𝗙𝗼𝗿𝘂𝗺𝗧𝗿𝗼𝗹 𝗨𝘀𝗲𝘀 𝗖𝗵𝗿𝗼𝗺𝗲 𝟬-𝗗𝗮𝘆 𝗶𝗻 𝗡𝗲𝘄 𝗣𝗵𝗶𝘀𝗵𝗶𝗻𝗴 𝗖𝗮𝗺𝗽𝗮𝗶𝗴𝗻

Operation ForumTrol has launched a new phishing campaign aimed at Russian political scientists and academic researchers. The group has been active throughout 2025 and first drew major attention after exploiting a Chrome zero-day vulnerability (CVE-2025-2783).

Earlier incidents linked to ForumTrol involved rare malware families such as the LeetAgent backdoor and the Dante spyware developed by Memento Labs.

In contrast to their previous attacks on large organizations, this new activity is directed at individual experts in political science, international relations, and global economics across major universities and research institutes in Russia.

𝗖𝗵𝗿𝗼𝗺𝗲 𝟬-𝗗𝗮𝘆 𝗶𝗻 𝗡𝗲𝘄 𝗣𝗵𝗶𝘀𝗵𝗶𝗻𝗴 𝗖𝗮𝗺𝗽𝗮𝗶𝗴𝗻

The campaign uses phishing emails sent from support@e-library[.]wiki, an address crafted to mimic the legitimate scientific platform eLibrary. The attackers rely on this impersonation to make their messages look genuine and increase the chances of victims opening the malicious content.

When someone clicks the link in the phishing email, they are taken to a page that delivers a ZIP file created specifically for them. The file even uses the victim’s full name in the LastName_FirstName_Patronymic.zip format to appear legitimate.

The group behind the attack planned this well in advance. They registered the malicious domain in March 2025, long before the campaign started. This helped the domain look “normal” online and reduced the chances of it being flagged as suspicious.

To make the operation more convincing, the attackers copied the real eLibrary website and added controls that block repeated downloads.

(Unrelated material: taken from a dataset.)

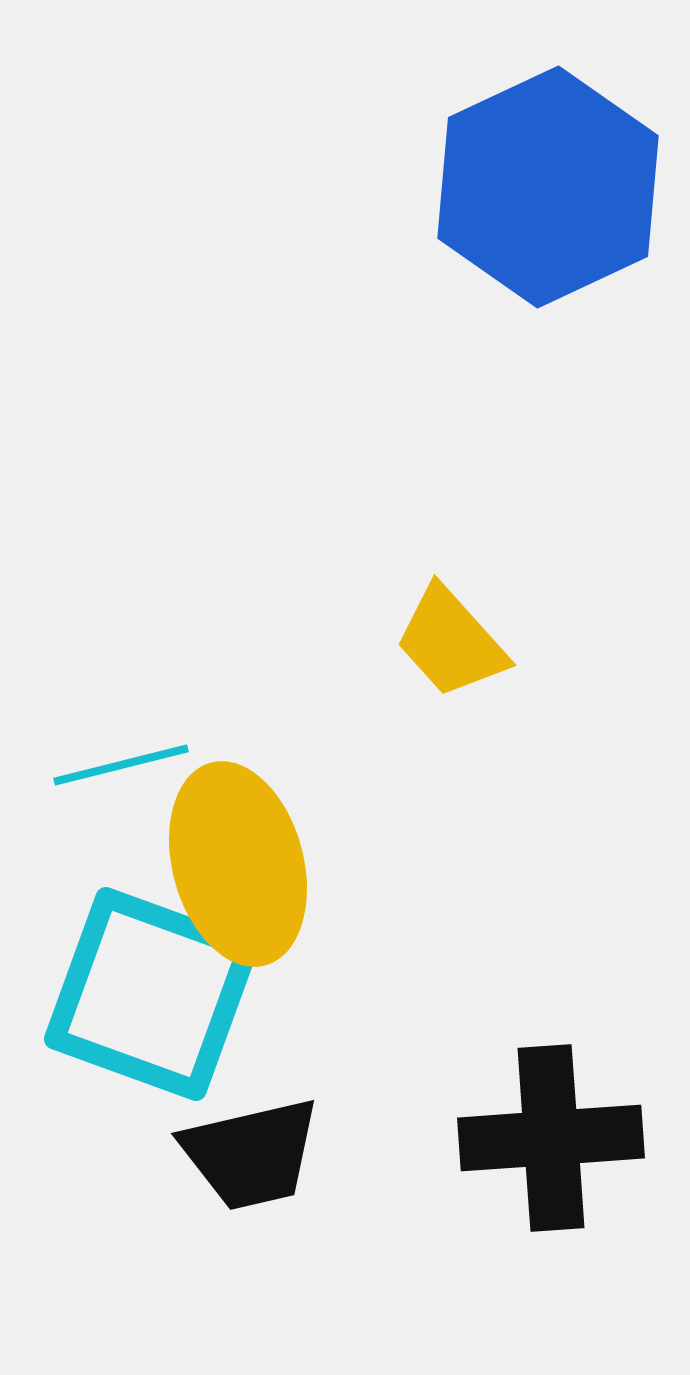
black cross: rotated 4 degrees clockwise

This made it harder for analysts to examine the files.

Securelist researchers discovered the campaign in October 2025, shortly before presenting their research on ForumTrol at the Security Analyst Summit.

Their analysis showed that the attackers studied each target, gathered personal details, and adjusted every message to match the individual. The website also checked a visitor’s device and asked people using non-Windows systems to switch to a Windows computer before accessing the file—another sign of the attackers’ technical precision.

These steps—personalized files, early domain registration, and careful filtering—show how much effort ForumTrol put into avoiding detection and increasing the chances of a successful infection.

The archive includes a shortcut named after the victim and a folder of random images to appear normal. Opening the shortcut runs a PowerShell script that downloads a DLL from e-library[.]wiki and saves it as iconcache_.dll.

The malware stays on the system using COM Hijacking by adding the DLL path to the InProcServer32 registry key.

To distract the user, a fake plagiarism report opens while the loader installs the Tuoni remote-access framework.